Data records start
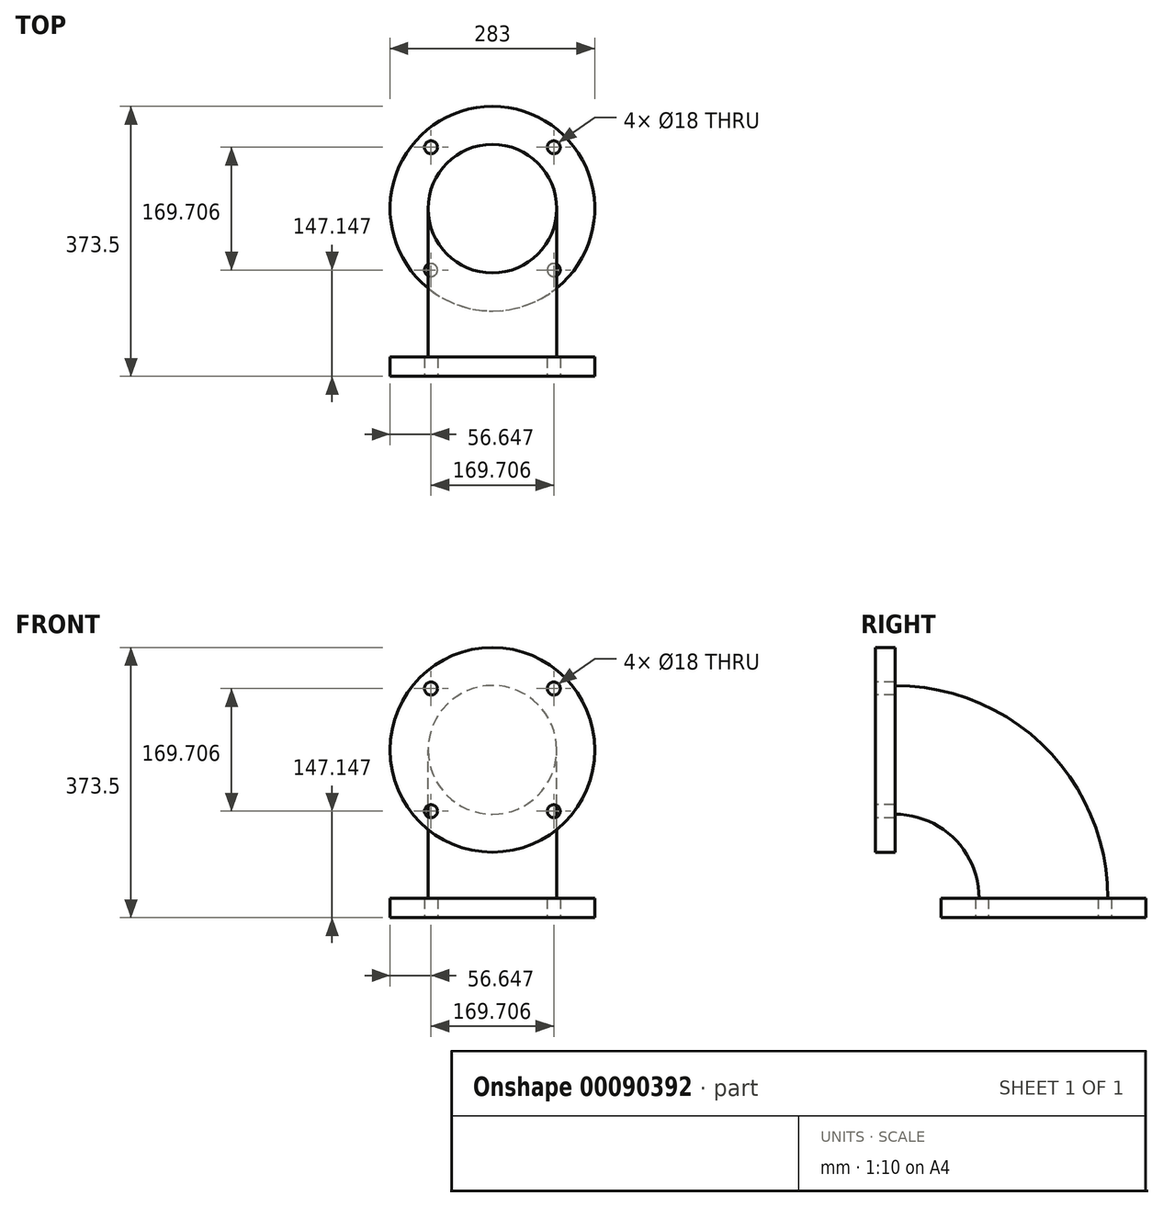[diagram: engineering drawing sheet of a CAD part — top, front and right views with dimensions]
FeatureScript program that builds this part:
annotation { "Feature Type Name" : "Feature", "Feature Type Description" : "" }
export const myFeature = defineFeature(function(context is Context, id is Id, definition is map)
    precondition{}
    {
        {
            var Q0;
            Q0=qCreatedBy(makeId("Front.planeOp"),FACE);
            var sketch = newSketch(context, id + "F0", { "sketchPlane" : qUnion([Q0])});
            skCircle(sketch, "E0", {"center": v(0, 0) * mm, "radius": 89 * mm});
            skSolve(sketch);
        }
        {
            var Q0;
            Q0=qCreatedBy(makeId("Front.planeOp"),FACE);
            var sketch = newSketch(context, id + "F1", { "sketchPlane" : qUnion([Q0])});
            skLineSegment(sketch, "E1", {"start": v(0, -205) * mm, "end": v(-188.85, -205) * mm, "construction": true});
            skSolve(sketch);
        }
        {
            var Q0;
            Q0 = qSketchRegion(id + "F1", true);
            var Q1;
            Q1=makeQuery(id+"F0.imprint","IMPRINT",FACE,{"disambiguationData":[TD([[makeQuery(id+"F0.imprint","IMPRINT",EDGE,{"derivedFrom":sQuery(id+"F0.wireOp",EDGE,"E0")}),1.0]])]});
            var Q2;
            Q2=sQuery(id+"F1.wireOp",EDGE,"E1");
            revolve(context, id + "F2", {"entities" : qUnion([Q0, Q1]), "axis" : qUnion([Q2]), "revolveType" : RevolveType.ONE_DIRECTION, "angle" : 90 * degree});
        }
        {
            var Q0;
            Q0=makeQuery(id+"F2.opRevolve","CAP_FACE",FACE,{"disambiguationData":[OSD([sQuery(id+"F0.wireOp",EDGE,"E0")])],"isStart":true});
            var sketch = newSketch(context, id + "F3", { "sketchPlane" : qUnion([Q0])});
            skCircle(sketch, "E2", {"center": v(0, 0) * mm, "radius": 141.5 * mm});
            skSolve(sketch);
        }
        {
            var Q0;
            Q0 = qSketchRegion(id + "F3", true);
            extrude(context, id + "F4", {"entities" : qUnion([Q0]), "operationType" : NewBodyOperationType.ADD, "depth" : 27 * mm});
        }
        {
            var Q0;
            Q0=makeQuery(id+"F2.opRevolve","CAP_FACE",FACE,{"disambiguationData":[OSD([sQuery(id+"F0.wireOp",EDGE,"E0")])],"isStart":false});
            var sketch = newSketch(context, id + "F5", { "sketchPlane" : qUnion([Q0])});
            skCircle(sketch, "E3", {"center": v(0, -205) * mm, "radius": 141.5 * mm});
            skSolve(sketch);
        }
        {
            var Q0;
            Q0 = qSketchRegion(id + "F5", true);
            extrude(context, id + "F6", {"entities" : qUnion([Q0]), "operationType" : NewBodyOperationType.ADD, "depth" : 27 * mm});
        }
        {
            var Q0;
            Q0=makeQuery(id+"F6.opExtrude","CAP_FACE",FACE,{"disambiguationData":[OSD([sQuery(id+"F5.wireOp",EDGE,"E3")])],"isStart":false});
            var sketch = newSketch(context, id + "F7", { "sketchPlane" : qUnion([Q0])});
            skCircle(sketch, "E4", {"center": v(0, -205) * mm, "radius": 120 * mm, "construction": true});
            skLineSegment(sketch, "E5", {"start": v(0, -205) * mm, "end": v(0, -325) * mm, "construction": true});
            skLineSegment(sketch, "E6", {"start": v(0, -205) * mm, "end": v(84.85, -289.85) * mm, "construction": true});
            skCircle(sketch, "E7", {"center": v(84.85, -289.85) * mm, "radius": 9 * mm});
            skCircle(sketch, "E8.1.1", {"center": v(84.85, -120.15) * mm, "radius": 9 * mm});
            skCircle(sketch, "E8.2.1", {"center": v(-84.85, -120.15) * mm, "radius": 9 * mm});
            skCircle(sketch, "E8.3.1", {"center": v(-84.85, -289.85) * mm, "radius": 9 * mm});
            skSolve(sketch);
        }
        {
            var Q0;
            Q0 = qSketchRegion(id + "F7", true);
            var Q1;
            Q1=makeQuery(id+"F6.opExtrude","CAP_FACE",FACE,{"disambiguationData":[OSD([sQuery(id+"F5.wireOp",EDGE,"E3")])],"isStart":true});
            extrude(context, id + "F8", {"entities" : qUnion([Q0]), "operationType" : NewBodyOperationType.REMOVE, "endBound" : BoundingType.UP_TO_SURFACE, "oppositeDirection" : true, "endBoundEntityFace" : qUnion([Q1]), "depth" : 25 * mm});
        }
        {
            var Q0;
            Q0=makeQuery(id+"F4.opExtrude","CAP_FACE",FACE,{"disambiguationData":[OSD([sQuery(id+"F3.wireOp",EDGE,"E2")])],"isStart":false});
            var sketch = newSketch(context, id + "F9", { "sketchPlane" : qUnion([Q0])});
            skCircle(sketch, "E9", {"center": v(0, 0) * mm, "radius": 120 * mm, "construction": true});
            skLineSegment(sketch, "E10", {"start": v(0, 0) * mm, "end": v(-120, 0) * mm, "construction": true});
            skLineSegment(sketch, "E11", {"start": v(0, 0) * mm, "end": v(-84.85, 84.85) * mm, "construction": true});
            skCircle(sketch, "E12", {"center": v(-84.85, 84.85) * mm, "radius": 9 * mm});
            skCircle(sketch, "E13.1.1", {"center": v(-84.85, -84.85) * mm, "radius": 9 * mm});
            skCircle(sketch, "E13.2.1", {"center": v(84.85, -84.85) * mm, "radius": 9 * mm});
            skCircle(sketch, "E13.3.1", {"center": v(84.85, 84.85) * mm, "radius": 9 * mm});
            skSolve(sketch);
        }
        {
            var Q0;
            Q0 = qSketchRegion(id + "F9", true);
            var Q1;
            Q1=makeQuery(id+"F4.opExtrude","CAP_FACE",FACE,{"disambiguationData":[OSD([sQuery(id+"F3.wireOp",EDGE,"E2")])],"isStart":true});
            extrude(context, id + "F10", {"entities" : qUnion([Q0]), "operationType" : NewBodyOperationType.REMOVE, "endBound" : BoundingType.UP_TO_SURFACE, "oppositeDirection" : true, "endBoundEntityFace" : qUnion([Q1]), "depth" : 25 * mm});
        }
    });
Data records end
Your objective: Collect every line of the records above that contains the string "EDGE". Case counts.

Full answer:
            Q1=makeQuery(id+"F0.imprint","IMPRINT",FACE,{"disambiguationData":[TD([[makeQuery(id+"F0.imprint","IMPRINT",EDGE,{"derivedFrom":sQuery(id+"F0.wireOp",EDGE,"E0")}),1.0]])]});
            Q2=sQuery(id+"F1.wireOp",EDGE,"E1");
            Q0=makeQuery(id+"F2.opRevolve","CAP_FACE",FACE,{"disambiguationData":[OSD([sQuery(id+"F0.wireOp",EDGE,"E0")])],"isStart":true});
            Q0=makeQuery(id+"F2.opRevolve","CAP_FACE",FACE,{"disambiguationData":[OSD([sQuery(id+"F0.wireOp",EDGE,"E0")])],"isStart":false});
            Q0=makeQuery(id+"F6.opExtrude","CAP_FACE",FACE,{"disambiguationData":[OSD([sQuery(id+"F5.wireOp",EDGE,"E3")])],"isStart":false});
            Q1=makeQuery(id+"F6.opExtrude","CAP_FACE",FACE,{"disambiguationData":[OSD([sQuery(id+"F5.wireOp",EDGE,"E3")])],"isStart":true});
            Q0=makeQuery(id+"F4.opExtrude","CAP_FACE",FACE,{"disambiguationData":[OSD([sQuery(id+"F3.wireOp",EDGE,"E2")])],"isStart":false});
            Q1=makeQuery(id+"F4.opExtrude","CAP_FACE",FACE,{"disambiguationData":[OSD([sQuery(id+"F3.wireOp",EDGE,"E2")])],"isStart":true});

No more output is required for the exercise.